If I understand your question right, you want to know how the AC simulation accounts for the DC variations of the VOCM. The AC analysis is based on small signal analysis "around your DC operating point". So if the output CM is pulled towards either VDD or ground, then you will have transistors leave the saturation and consequently a small gain.

 

[sutapanaki]

Hello,

I am confused whether to use DC analysis or AC analysis to prove the below statements.

Case 1: Im3,4 >Iss
If the current in M3,4, I(M3,4), is high compared with Iss then that means the Vocm is high. To make Iss equal to Im3,4 we increase the Vp of M3,4 such that IM3,4 reduces.
Case 2: Im3,4<Iss
If the current in M3,4, I(M3,4), is low compared with Iss then that means the Vocm is low. To make Iss equal to Im3,4 we decrease the Vp of M3,4 such that IM3,4 increases.

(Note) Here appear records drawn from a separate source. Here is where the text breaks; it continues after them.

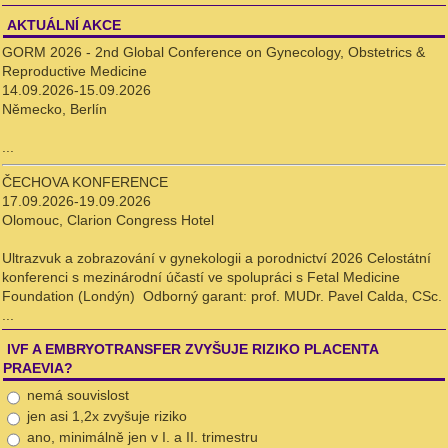
AKTUÁLNÍ AKCE
GORM 2026 - 2nd Global Conference on Gynecology, Obstetrics &
Reproductive Medicine
14.09.2026-15.09.2026
Německo, Berlín
...
ČECHOVA KONFERENCE
17.09.2026-19.09.2026
Olomouc, Clarion Congress Hotel
Ultrazvuk a zobrazování v gynekologii a porodnictví 2026 Celostátní
konferenci s mezinárodní účastí ve spolupráci s Fetal Medicine
Foundation (Londýn) Odborný garant: prof. MUDr. Pavel Calda, CSc.
...
IVF A EMBRYOTRANSFER ZVYŠUJE RIZIKO PLACENTA
PRAEVIA?
nemá souvislost
jen asi 1,2x zvyšuje riziko
ano, minimálně jen v I. a II. trimestru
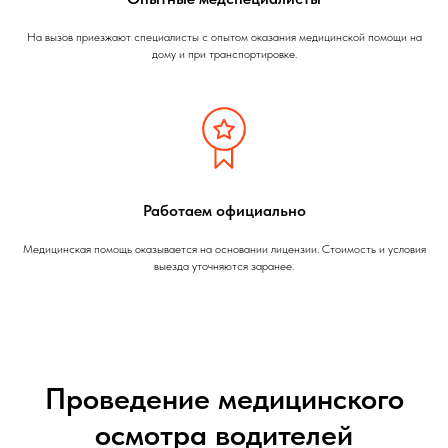
На вызов приезжают специалисты с опытом оказания медицинской помощи на
дому и при транспортировке.
Работаем официально
Медицинская помощь оказывается на основании лицензии. Стоимость и условия
выезда уточняются заранее.
Проведение медицинского
осмотра водителей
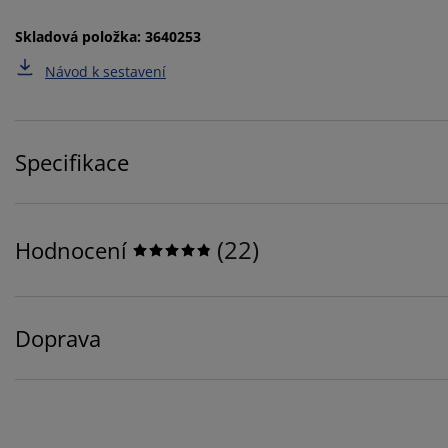
Skladová položka: 3640253
Návod k sestavení
Specifikace
(
22
)
Hodnocení
Doprava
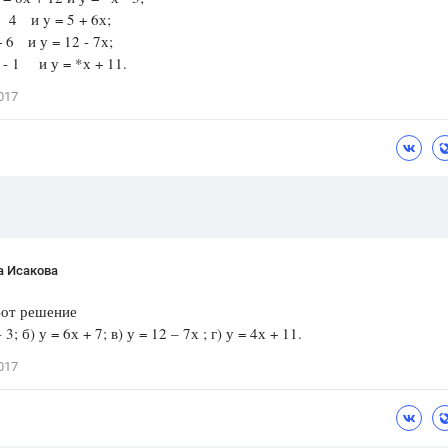
- 4 и y = 5 + 6х;
Цветков Л. А.
+ 6 и у = 12 - 7х;
 - 1 и у = *х + 11.
Психология
Отношения,
Любовь,
Красота,
Во
017
ПОКАЗАТЬ ВСЕ
а Исакова
Вот решение
 3; б) у = 6х + 7; в) у = 12 – 7х ; г) у = 4х + 11.
017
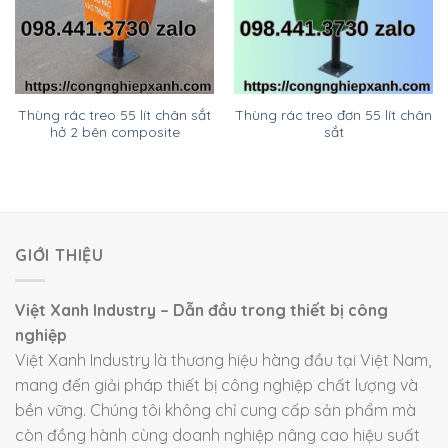
Thùng rác treo 55 lít chân sắt
Thùng rác treo đơn 55 lít chân
hở 2 bên composite
sắt
GIỚI THIỆU
Việt Xanh Industry – Dẫn đầu trong thiết bị công
nghiệp
Việt Xanh Industry là thương hiệu hàng đầu tại Việt Nam,
mang đến giải pháp thiết bị công nghiệp chất lượng và
bền vững. Chúng tôi không chỉ cung cấp sản phẩm mà
còn đồng hành cùng doanh nghiệp nâng cao hiệu suất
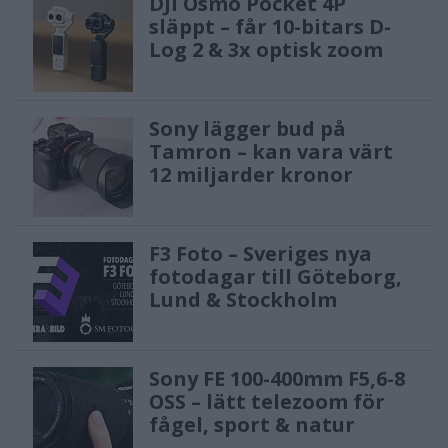
DJI Osmo Pocket 4P
släppt – får 10-bitars D-
Log 2 & 3x optisk zoom
Sony lägger bud på
Tamron – kan vara värt
12 miljarder kronor
F3 Foto – Sveriges nya
fotodagar till Göteborg,
Lund & Stockholm
Sony FE 100-400mm F5,6-8
OSS – lätt telezoom för
fågel, sport & natur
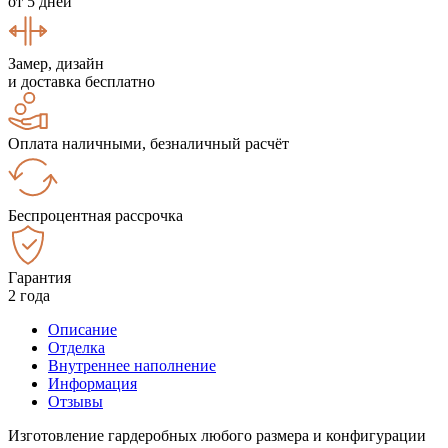
от 5 дней
Замер, дизайн
и доставка бесплатно
Оплата наличными, безналичный расчёт
Беспроцентная рассрочка
Гарантия
2 года
Описание
Отделка
Внутреннее наполнение
Информация
Отзывы
Изготовление гардеробных любого размера и конфигурации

The above logc makes sense to me If I follow the small signal analysis. However, my dilemma is that output common mode voltage (Vocm) is a DC quantity, in that case we should use something like Vop or Vom=VDD-Im3,4*R (resistance of M3,4). If I analyse in this view, the above statements are just opposite. Can someone confirm. Thanks

You don't consider M3,4 as resistors, because they are not. They are current sources. In very simplified terms your common-mode voltage is VDD-Vgs3,4.
If your output ac signals Vop and Vom are perfectly differential, then the common-mode voltage is pretty much DC. If, say, one side of vop or vom clips for example, then the common-mode voltage will vary, because outputs are not balanced anymore.
When you access the stability of the common-mode feedback loop then you apply ac analysis because you are interested in the small variations and look if they go crazy i.e. unstable.

 

[circuitking]

You don't consider M3,4 as resistors, because they are not. They are current sources. In very simplified terms your common-mode voltage is VDD-Vgs3,4.

To put my question differently "Why Vocm is high, If the current in M3,4, I(M3,4), is high compared with Iss"

 

[FvM]

You find the CMFB operation point by DC anaylsis.

 

[sutapanaki]

To put my question differently "Why Vocm is high, If the current in M3,4, I(M3,4), is high compared with Iss"

The circuit that you have attached doesn't suppose that the current in M3,4 is controlled differently than Iss. For common-mode transistors M3 and M4 are diode connected and thus the common-mode is defined by their Vgs when a current of Iss/2 goes through them. For differential mode those transistors act as current sources with high output resistance.